Stored items:
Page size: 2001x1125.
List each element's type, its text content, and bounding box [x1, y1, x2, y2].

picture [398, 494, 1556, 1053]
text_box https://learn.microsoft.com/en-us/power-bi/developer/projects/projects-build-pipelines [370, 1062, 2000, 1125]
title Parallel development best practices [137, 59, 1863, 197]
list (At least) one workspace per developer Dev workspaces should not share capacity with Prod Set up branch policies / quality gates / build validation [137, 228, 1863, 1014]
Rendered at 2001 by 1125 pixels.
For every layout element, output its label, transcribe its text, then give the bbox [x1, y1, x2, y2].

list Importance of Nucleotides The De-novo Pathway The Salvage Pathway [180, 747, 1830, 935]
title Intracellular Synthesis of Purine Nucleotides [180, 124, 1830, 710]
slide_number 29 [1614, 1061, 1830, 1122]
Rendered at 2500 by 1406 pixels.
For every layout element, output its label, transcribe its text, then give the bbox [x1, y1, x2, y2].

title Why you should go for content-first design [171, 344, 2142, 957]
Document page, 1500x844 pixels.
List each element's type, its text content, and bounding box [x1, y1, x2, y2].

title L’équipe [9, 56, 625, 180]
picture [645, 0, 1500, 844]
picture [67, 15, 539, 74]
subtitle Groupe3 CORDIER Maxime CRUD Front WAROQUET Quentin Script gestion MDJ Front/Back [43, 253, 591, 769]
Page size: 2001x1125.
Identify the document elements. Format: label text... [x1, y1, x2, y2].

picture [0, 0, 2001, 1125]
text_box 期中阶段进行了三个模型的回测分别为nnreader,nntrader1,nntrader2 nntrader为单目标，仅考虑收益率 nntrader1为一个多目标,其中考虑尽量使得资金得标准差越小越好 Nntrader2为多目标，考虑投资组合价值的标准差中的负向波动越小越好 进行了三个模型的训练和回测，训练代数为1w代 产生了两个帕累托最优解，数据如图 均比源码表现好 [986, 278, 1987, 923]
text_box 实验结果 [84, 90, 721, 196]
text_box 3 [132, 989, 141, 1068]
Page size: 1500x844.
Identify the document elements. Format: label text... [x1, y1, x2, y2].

■ WORK TO COMPLETE
Search the data above for "Rendered" and copy every line where it turns up.

■ RESULT FOR THIS TASK
Rendered at 2001 by 1125 pixels.
Rendered at 2500 by 1406 pixels.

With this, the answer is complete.